The SGLT2 inhibitor with DPP-4-killing capacity worth watching is Eli Lilly's (NYSE:LLY) and Boehringer Ingelheim's Jardiance. The reason Jardiance could prove a threat to Januvia has to do with the results of its long-term cardiovascular outcomes study, known as EMPA REG OUTCOME. In August, Eli Lilly and Boehringer Ingelheim announced that Jardiance proved superior to the current standard of care in terms of reducing the risk of death. In September Eli Lilly and Boehringer offered more precise data, showing that Jardiance reduced the risk of death by 32% for patients taking the drug. With no other diabetes drug demonstrating this previously, it's possible Jardiance siphons sales away from Januvia in the coming years.
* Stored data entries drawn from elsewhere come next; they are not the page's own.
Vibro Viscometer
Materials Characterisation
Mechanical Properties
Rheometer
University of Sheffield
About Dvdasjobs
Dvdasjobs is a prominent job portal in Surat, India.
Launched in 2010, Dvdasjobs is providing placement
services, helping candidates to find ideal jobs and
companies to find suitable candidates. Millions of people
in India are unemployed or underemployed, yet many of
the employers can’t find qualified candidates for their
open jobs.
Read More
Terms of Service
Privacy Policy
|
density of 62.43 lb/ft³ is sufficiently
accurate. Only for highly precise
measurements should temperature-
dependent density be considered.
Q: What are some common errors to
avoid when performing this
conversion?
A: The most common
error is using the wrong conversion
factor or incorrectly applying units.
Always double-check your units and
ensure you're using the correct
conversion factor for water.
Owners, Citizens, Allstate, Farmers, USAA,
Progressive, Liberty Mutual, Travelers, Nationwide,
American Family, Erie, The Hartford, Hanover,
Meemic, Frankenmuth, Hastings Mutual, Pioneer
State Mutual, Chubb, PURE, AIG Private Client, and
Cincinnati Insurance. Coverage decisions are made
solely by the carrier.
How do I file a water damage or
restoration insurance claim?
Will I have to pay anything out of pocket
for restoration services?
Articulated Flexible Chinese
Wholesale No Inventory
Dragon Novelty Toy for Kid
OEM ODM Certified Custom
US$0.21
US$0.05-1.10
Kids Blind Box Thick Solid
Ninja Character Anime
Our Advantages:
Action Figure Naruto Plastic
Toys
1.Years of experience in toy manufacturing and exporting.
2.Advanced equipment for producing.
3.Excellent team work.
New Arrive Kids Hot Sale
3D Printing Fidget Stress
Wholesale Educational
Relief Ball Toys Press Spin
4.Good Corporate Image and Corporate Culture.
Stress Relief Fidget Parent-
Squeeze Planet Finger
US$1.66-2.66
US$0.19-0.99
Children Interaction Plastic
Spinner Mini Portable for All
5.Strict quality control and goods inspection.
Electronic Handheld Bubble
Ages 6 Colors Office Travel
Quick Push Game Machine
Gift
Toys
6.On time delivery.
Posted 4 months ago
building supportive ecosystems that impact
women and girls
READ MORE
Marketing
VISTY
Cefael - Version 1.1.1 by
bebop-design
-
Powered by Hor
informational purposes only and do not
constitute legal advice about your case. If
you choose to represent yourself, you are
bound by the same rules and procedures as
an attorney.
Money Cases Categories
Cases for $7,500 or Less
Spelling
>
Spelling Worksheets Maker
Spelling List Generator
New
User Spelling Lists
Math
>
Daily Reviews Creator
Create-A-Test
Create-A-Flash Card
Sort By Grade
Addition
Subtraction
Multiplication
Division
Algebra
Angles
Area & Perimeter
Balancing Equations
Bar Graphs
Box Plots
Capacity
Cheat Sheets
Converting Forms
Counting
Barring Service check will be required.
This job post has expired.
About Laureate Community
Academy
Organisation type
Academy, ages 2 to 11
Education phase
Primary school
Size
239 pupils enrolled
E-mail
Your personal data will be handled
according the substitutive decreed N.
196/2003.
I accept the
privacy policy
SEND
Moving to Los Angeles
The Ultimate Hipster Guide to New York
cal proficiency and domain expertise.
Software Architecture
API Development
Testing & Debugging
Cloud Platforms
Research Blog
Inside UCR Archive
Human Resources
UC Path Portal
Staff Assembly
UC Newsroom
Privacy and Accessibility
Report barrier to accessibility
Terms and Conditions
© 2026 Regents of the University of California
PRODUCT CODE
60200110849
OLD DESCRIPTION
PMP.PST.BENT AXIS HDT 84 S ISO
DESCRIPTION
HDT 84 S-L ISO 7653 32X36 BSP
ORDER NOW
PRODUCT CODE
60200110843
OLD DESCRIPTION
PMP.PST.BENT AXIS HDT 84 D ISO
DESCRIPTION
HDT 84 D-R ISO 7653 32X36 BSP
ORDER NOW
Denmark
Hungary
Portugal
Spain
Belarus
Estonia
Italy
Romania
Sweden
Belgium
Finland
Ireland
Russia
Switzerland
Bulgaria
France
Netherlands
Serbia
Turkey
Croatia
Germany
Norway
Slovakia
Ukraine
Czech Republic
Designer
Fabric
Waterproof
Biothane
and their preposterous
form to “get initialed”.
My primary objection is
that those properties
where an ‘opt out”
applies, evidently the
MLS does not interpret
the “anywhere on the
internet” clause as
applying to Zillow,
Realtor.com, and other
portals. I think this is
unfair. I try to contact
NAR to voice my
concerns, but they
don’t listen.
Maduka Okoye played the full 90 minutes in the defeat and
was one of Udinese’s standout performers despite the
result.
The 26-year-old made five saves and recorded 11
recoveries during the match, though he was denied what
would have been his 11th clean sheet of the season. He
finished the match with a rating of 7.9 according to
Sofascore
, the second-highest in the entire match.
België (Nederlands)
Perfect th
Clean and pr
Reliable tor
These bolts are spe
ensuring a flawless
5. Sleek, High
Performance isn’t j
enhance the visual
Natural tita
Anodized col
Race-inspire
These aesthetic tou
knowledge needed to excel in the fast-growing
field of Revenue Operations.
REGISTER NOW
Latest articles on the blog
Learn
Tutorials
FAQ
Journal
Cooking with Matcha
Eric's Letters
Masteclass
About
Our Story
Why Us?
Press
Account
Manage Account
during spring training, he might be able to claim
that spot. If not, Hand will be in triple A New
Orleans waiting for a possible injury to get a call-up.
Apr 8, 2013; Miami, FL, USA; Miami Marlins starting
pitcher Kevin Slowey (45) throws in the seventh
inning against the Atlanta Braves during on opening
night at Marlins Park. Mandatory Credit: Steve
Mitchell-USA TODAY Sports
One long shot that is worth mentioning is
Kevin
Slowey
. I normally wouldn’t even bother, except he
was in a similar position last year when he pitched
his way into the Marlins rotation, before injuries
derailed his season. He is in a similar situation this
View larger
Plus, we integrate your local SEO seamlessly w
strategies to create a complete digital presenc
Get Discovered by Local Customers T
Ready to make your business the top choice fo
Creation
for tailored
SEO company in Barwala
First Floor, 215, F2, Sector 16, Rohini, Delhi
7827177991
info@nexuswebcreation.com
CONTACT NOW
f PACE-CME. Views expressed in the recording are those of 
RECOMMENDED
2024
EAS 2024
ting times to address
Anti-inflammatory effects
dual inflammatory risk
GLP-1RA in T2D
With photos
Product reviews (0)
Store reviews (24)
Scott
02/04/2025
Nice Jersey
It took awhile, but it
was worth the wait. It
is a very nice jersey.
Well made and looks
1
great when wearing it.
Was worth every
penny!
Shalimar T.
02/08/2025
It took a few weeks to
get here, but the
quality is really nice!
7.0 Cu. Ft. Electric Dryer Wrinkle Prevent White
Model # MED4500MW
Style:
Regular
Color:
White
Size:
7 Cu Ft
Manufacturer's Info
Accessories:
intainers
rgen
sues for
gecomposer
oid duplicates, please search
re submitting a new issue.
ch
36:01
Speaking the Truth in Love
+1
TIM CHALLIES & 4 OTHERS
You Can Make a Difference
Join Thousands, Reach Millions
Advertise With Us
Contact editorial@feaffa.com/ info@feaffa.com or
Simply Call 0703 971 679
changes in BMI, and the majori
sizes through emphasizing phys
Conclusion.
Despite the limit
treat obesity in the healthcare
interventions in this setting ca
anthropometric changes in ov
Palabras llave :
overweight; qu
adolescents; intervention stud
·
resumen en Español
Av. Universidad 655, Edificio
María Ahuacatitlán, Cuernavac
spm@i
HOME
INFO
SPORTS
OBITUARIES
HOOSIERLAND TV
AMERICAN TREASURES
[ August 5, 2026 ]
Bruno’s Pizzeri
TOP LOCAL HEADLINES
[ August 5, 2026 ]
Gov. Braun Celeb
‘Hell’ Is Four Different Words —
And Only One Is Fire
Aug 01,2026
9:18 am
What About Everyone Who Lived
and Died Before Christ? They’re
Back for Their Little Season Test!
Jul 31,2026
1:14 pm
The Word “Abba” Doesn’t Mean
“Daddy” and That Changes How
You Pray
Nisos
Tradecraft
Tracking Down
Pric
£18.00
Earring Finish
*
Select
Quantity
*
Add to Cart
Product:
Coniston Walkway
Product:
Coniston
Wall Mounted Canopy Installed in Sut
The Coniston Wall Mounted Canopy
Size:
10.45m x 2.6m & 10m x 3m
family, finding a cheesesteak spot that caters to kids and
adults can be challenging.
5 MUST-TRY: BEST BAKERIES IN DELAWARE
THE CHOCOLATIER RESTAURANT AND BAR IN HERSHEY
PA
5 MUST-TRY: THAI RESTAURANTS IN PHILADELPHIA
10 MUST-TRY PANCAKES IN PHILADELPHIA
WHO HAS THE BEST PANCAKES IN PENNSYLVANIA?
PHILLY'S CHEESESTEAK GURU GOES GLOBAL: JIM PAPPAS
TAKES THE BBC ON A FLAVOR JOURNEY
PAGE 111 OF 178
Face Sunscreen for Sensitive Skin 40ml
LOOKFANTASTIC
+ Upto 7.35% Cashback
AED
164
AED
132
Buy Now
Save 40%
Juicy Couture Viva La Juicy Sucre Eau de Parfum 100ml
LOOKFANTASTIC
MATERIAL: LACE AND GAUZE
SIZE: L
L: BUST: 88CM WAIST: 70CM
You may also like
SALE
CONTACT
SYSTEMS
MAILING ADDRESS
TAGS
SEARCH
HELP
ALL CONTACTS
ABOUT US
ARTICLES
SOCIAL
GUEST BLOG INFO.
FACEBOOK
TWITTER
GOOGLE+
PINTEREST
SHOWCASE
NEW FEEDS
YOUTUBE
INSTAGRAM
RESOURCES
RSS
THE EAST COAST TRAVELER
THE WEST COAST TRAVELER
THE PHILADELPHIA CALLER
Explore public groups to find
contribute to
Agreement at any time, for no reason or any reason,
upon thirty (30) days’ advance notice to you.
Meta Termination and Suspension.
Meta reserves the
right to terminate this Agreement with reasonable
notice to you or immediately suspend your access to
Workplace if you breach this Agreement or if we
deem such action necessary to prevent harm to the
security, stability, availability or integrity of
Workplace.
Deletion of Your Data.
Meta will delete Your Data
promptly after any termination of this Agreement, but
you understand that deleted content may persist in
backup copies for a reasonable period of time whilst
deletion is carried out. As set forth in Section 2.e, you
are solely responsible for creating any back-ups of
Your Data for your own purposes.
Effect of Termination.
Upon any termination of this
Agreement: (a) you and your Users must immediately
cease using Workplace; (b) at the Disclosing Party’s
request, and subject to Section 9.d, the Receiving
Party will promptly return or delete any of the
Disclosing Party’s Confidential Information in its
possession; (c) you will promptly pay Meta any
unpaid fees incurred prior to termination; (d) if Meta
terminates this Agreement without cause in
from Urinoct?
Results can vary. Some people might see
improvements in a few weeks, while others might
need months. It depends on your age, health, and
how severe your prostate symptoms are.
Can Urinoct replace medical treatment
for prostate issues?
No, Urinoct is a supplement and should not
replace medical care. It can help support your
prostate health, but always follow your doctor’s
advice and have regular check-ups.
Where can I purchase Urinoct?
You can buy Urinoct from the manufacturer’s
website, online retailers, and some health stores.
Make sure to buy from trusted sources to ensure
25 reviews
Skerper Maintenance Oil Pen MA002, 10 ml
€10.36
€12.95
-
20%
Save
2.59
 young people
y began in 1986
Should Merck be on your buy radar?
Now to answer the most important question of all: should Merck be on your buy radar in 2016?
The potential for Merck to grow its dividend definitely makes it an attractive company worth considering for your investment or retirement portfolio. Further, the rapid growth of Keytruda and the steady growth in Januvia, even following the news on Jardiance, suggests that Merck's operational advance will continue for the time being. This isn't to say Merck is out of the woods completely when it comes to patent loss issues, but Singulair is no longer a concern, and Januvia is looking to be more of a complement than competitor to SGLT2 inhibitors, at least for the time being.
Investors looking to add a company with a handsome dividend, low volatility, and strong cash flow to their portfolio could do a lot worse than Merck.